You wake up around midnight to the sound of wind howling like a pissed-off animal. The RV rocks slightly, creaking with every strong gust. Metal groans. The frame shudders. You sit up from the black leather recliner you passed out in, stiff joints popping from the cold. You glance out the nearest window—visibility’s crap. Just whiteout snow and black trees swaying hard in the wind.
The smart part of your brain whispers that maybe letting Blue pick this remote-ass spot wasn’t the best call. Out here, you’re hours from the nearest outpost, deep in the sticks where the roads don’t exist and GPS might as well be a Ouija board.
Outside, you catch the muffled sounds of a herd moving through the storm—heavy, slow bellows. Probably Pachyrhinos. You can make out the low grunts of bison mixed in. Both species huddling together, driven to the same place by the same brutal cold.
You settle back down with a long exhale, the kind that fogs up the window if you get too close.

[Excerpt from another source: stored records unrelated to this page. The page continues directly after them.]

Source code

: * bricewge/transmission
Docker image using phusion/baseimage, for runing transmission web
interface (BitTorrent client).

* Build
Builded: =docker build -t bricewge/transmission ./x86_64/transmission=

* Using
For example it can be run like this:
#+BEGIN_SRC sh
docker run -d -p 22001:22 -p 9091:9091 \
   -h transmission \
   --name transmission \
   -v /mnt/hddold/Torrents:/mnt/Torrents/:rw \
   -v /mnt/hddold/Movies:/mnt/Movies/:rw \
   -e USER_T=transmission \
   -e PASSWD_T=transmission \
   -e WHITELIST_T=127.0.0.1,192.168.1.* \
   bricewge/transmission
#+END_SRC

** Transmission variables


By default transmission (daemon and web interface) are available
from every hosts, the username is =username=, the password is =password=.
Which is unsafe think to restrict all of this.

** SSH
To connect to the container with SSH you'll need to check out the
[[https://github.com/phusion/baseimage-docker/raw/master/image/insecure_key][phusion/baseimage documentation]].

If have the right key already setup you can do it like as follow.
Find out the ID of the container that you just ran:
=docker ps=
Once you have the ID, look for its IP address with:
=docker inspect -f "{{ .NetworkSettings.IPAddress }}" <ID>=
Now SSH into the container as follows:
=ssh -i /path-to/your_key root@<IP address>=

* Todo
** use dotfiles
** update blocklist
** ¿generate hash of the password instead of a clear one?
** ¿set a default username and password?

Your gaze drifts across the RV's dim interior. It’s quiet inside, just the occasional rattle from a loose panel or the soft whine of wind working its way through some gap in the insulation.
Blue’s passed out on the couch opposite you, curled up like a cat. She’s got her snout buried in Ripper’s chest—using her tits like a goddamn pillow. There’s no shame in it either. She’s drooling a little, eyes twitching in REM sleep, limbs twitching like she's mid-chase in a dream.

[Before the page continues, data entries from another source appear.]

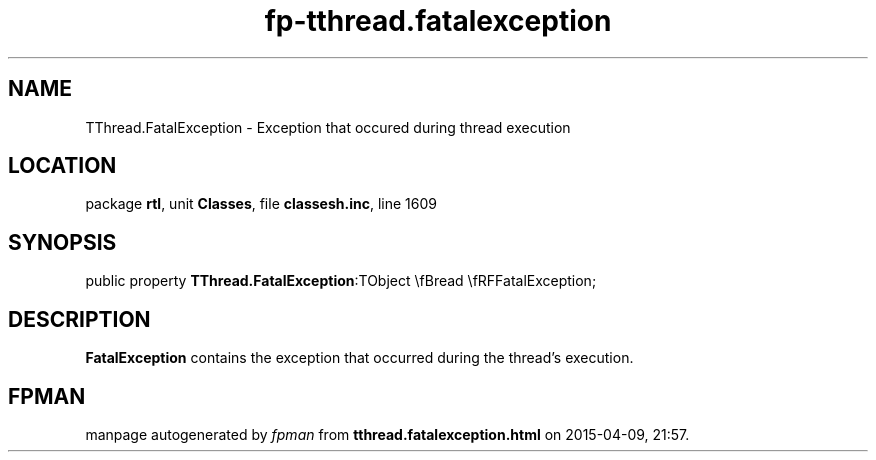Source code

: .\" file autogenerated by fpman
.TH "fp-tthread.fatalexception" 3 "2014-03-14" "fpman" "Free Pascal Programmer's Manual"
.SH NAME
TThread.FatalException - Exception that occured during thread execution
.SH LOCATION
package \fBrtl\fR, unit \fBClasses\fR, file \fBclassesh.inc\fR, line 1609
.SH SYNOPSIS
public property  \fBTThread.FatalException\fR:TObject \\fBread \\fRFFatalException;
.SH DESCRIPTION
\fBFatalException\fR contains the exception that occurred during the thread's execution.


.SH FPMAN
manpage autogenerated by \fIfpman\fR from \fBtthread.fatalexception.html\fR on 2015-04-09, 21:57.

Ripper, on the other hand, isn’t sleeping that easy. She’s half out. Her head’s tilted back, mouth slightly open, fangs just peeking out. But every time the storm picks up—when the wind whistles sharper or something thuds against the RV—her snout twitches into a grimace. Her claws flex and curl with no rhythm, like her body’s ready to fight even while her brain’s trying to rest. Old habits. Probably instinct.

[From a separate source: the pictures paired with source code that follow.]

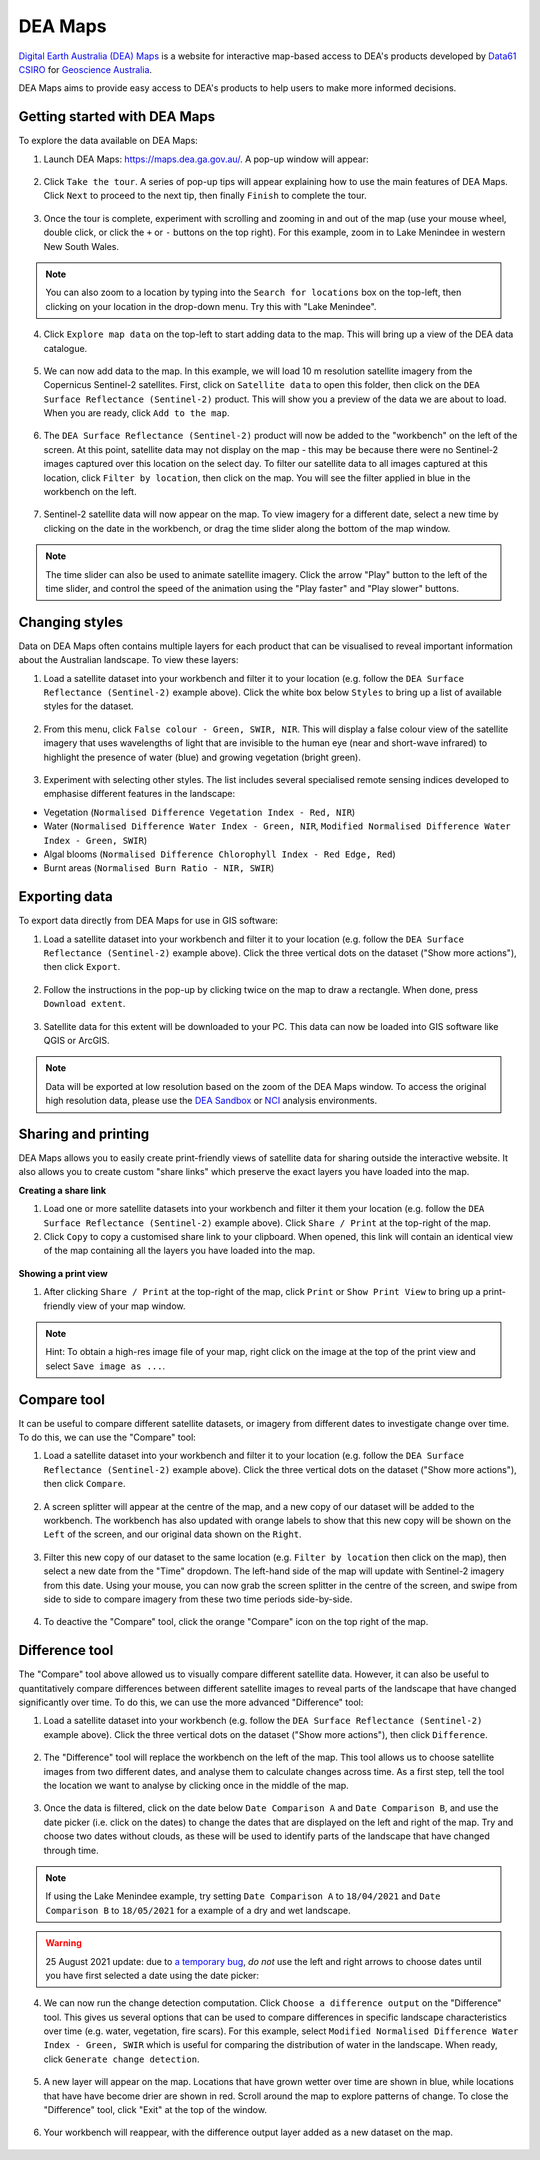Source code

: .. _dea_maps:

DEA Maps
========

`Digital Earth Australia (DEA) Maps <https://maps.dea.ga.gov.au/>`_ is a website for interactive map-based access to DEA's products developed by `Data61 CSIRO`_ for `Geoscience Australia`_.

DEA Maps aims to provide easy access to DEA's products to help users to make more informed decisions.

.. _Geoscience Australia: http://www.ga.gov.au/
.. _Data61 CSIRO: https://data61.csiro.au/

Getting started with DEA Maps
-----------------------------

To explore the data available on DEA Maps:

1. Launch DEA Maps: https://maps.dea.ga.gov.au/. A pop-up window will appear:

.. figure:: /_static/DEA_maps/dea_maps_1.jpg
   :align: center
   :alt: Starting with DEA Maps

2. Click ``Take the tour``. A series of pop-up tips will appear explaining how to use the main features of DEA Maps. Click ``Next`` to proceed to the next tip, then finally ``Finish`` to complete the tour.

.. figure:: /_static/DEA_maps/dea_maps_2.jpg
   :align: center
   :alt: Guide to DEA Maps

3. Once the tour is complete, experiment with scrolling and zooming in and out of the map (use your mouse wheel, double click, or click the ``+`` or ``-`` buttons on the top right). For this example, zoom in to Lake Menindee in western New South Wales.

.. note::
   You can also zoom to a location by typing into the ``Search for locations`` box on the top-left, then clicking on your location in the drop-down menu. Try this with "Lake Menindee".

.. figure:: /_static/DEA_maps/dea_maps_3.jpg
   :align: center
   :alt: Menindee

4. Click ``Explore map data`` on the top-left to start adding data to the map. This will bring up a view of the DEA data catalogue.

.. figure:: /_static/DEA_maps/dea_maps_4.jpg
   :align: center
   :alt: Data catalogue

5. We can now add data to the map. In this example, we will load 10 m resolution satellite imagery from the Copernicus Sentinel-2 satellites. First, click on ``Satellite data`` to open this folder, then click on the ``DEA Surface Reflectance (Sentinel-2)`` product. This will show you a preview of the data we are about to load. When you are ready, click ``Add to the map``.

.. figure:: /_static/DEA_maps/dea_maps_5.jpg
   :align: center
   :alt: Adding data

6. The ``DEA Surface Reflectance (Sentinel-2)`` product will now be added to the "workbench" on the left of the screen. At this point, satellite data may not display on the map - this may be because there were no Sentinel-2 images captured over this location on the select day. To filter our satellite data to all images captured at this location, click ``Filter by location``, then click on the map. You will see the filter applied in blue in the workbench on the left.

.. figure:: /_static/DEA_maps/dea_maps_6.jpg
   :align: center
   :alt: Adding data

7. Sentinel-2 satellite data will now appear on the map. To view imagery for a different date, select a new time by clicking on the date in the workbench, or drag the time slider along the bottom of the map window.

.. figure:: /_static/DEA_maps/dea_maps_7.jpg
   :align: center
   :alt: Changing time

.. note::
   The time slider can also be used to animate satellite imagery. Click the arrow "Play" button to the left of the time slider, and control the speed of the animation using the "Play faster" and "Play slower" buttons.


Changing styles
---------------

Data on DEA Maps often contains multiple layers for each product that can be visualised to reveal important information about the Australian landscape. To view these layers:

1. Load a satellite dataset into your workbench and filter it to your location (e.g. follow the ``DEA Surface Reflectance (Sentinel-2)`` example above). Click the white box below ``Styles`` to bring up a list of available styles for the dataset.

.. figure:: /_static/DEA_maps/dea_maps_styles_1.jpg
   :align: center
   :alt: Styles

2. From this menu, click ``False colour - Green, SWIR, NIR``. This will display a false colour view of the satellite imagery that uses wavelengths of light that are invisible to the human eye (near and short-wave infrared) to highlight the presence of water (blue) and growing vegetation (bright green).

.. figure:: /_static/DEA_maps/dea_maps_styles_2.jpg
   :align: center
   :alt: False colour

3. Experiment with selecting other styles. The list includes several specialised remote sensing indices developed to emphasise different features in the landscape:

* Vegetation (``Normalised Difference Vegetation Index - Red, NIR``)
* Water (``Normalised Difference Water Index - Green, NIR``, ``Modified Normalised Difference Water Index - Green, SWIR``)
* Algal blooms (``Normalised Difference Chlorophyll Index - Red Edge, Red``)
* Burnt areas (``Normalised Burn Ratio - NIR, SWIR``)

.. figure:: /_static/DEA_maps/dea_maps_styles_3.jpg
   :align: center
   :alt: Other styles


Exporting data
--------------
To export data directly from DEA Maps for use in GIS software:

1. Load a satellite dataset into your workbench and filter it to your location (e.g. follow the ``DEA Surface Reflectance (Sentinel-2)`` example above). Click the three vertical dots on the dataset ("Show more actions"), then click ``Export``.

.. figure:: /_static/DEA_maps/dea_maps_export_1.jpg
   :align: center
   :alt: Export

2. Follow the instructions in the pop-up by clicking twice on the map to draw a rectangle. When done, press ``Download extent``.

.. figure:: /_static/DEA_maps/dea_maps_export_2.jpg
   :align: center
   :alt: Export 2

3. Satellite data for this extent will be downloaded to your PC. This data can now be loaded into GIS software like QGIS or ArcGIS.

.. note::
   Data will be exported at low resolution based on the zoom of the DEA Maps window. To access the original high resolution data, please use the `DEA Sandbox <Sandbox/sandbox.rst>`_ or `NCI <NCI/README.rst>`_ analysis environments.


Sharing and printing
--------------------

DEA Maps allows you to easily create print-friendly views of satellite data for sharing outside the interactive website. It also allows you to create custom "share links" which preserve the exact layers you have loaded into the map. 

**Creating a share link**

1. Load one or more satellite datasets into your workbench and filter it them your location (e.g. follow the ``DEA Surface Reflectance (Sentinel-2)`` example above). Click ``Share / Print`` at the top-right of the map.

2. Click ``Copy`` to copy a customised share link to your clipboard. When opened, this link will contain an identical view of the map containing all the layers you have loaded into the map.

.. figure:: /_static/DEA_maps/dea_maps_share_1.jpg
   :align: center
   :alt: Share 1

**Showing a print view**

1. After clicking ``Share / Print`` at the top-right of the map, click ``Print`` or ``Show Print View`` to bring up a print-friendly view of your map window.

.. figure:: /_static/DEA_maps/dea_maps_share_2.jpg
   :align: center
   :alt: Share 2

.. note::
   Hint: To obtain a high-res image file of your map, right click on the image at the top of the print view and select ``Save image as ...``.


Compare tool
------------

It can be useful to compare different satellite datasets, or imagery from different dates to investigate change over time. To do this, we can use the "Compare" tool:

1. Load a satellite dataset into your workbench and filter it to your location (e.g. follow the ``DEA Surface Reflectance (Sentinel-2)`` example above). Click the three vertical dots on the dataset ("Show more actions"), then click ``Compare``.

.. figure:: /_static/DEA_maps/dea_maps_compare_1.jpg
   :align: center
   :alt: Compare

2. A screen splitter will appear at the centre of the map, and a new copy of our dataset will be added to the workbench. The workbench has also updated with orange labels to show that this new copy will be shown on the ``Left`` of the screen, and our original data shown on the ``Right``. 

.. figure:: /_static/DEA_maps/dea_maps_compare_2.jpg
   :align: center
   :alt: Screen splitter

3. Filter this new copy of our dataset to the same location (e.g. ``Filter by location`` then click on the map), then select a new date from the "Time" dropdown. The left-hand side of the map will update with Sentinel-2 imagery from this date. Using your mouse, you can now grab the screen splitter in the centre of the screen, and swipe from side to side to compare imagery from these two time periods side-by-side.

.. figure:: /_static/DEA_maps/dea_maps_compare_3.jpg
   :align: center
   :alt: Screen splitter 2

4. To deactive the "Compare" tool, click the orange "Compare" icon on the top right of the map.

.. figure:: /_static/DEA_maps/dea_maps_compare_4.jpg
   :align: center
   :alt: Deactiveate screen splitter

Difference tool
---------------

The "Compare" tool above allowed us to visually compare different satellite data. However, it can also be useful to quantitatively compare differences between different satellite images to reveal parts of the landscape that have changed significantly over time. To do this, we can use the more advanced "Difference" tool:

1. Load a satellite dataset into your workbench (e.g. follow the ``DEA Surface Reflectance (Sentinel-2)`` example above). Click the three vertical dots on the dataset ("Show more actions"), then click ``Difference``.

.. figure:: /_static/DEA_maps/dea_maps_diff_1.jpg
   :align: center
   :alt: Difference

2. The "Difference" tool will replace the workbench on the left of the map. This tool allows us to choose satellite images from two different dates, and analyse them to calculate changes across time. As a first step, tell the tool the location we want to analyse by clicking once in the middle of the map.

.. figure:: /_static/DEA_maps/dea_maps_diff_2.jpg
   :align: center
   :alt: Difference 2

3. Once the data is filtered, click on the date below ``Date Comparison A`` and ``Date Comparison B``, and use the date picker (i.e. click on the dates) to change the dates that are displayed on the left and right of the map. Try and choose two dates without clouds, as these will be used to identify parts of the landscape that have changed through time.

.. note::
   If using the Lake Menindee example, try setting ``Date Comparison A`` to ``18/04/2021`` and ``Date Comparison B`` to ``18/05/2021`` for a example of a dry and wet landscape.

.. figure:: /_static/DEA_maps/dea_maps_diff_3.jpg
   :align: center
   :alt: Difference 3

.. warning::
   25 August 2021 update: due to `a temporary bug <https://github.com/TerriaJS/terriajs/issues/5762>`_, *do not* use the left and right arrows to choose dates until you have first selected a date using the date picker:

.. figure:: /_static/DEA_maps/date_bug.png
   :align: center
   :alt: Bug
   :width: 300

4. We can now run the change detection computation. Click ``Choose a difference output`` on the "Difference" tool. This gives us several options that can be used to compare differences in specific landscape characteristics over time (e.g. water, vegetation, fire scars). For this example, select ``Modified Normalised Difference Water Index - Green, SWIR`` which is useful for comparing the distribution of water in the landscape. When ready, click ``Generate change detection``.

.. figure:: /_static/DEA_maps/dea_maps_diff_4.jpg
   :align: center
   :alt: Difference 4

5. A new layer will appear on the map. Locations that have grown wetter over time are shown in blue, while locations that have have become drier are shown in red. Scroll around the map to explore patterns of change. To close the "Difference" tool, click "Exit" at the top of the window. 

.. figure:: /_static/DEA_maps/dea_maps_diff_5.jpg
   :align: center
   :alt: Difference 5

6. Your workbench will reappear, with the difference output layer added as a new dataset on the map.

.. figure:: /_static/DEA_maps/dea_maps_diff_6.jpg
   :align: center
   :alt: Difference 6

The RV creaks again, harder this time. You hear snow slide off the roof in chunks. More piling around the edges. You’re slowly getting buried in.
The only real heat in the place is radiating from your two mistresses. The RV’s heater died sometime yesterday, and while you’ve got emergency gear stashed, you haven’t needed it—because Blue and Ripper run hot. You’d swear they’re part furnace. Between the two of them, the air in here stays just warm enough to survive.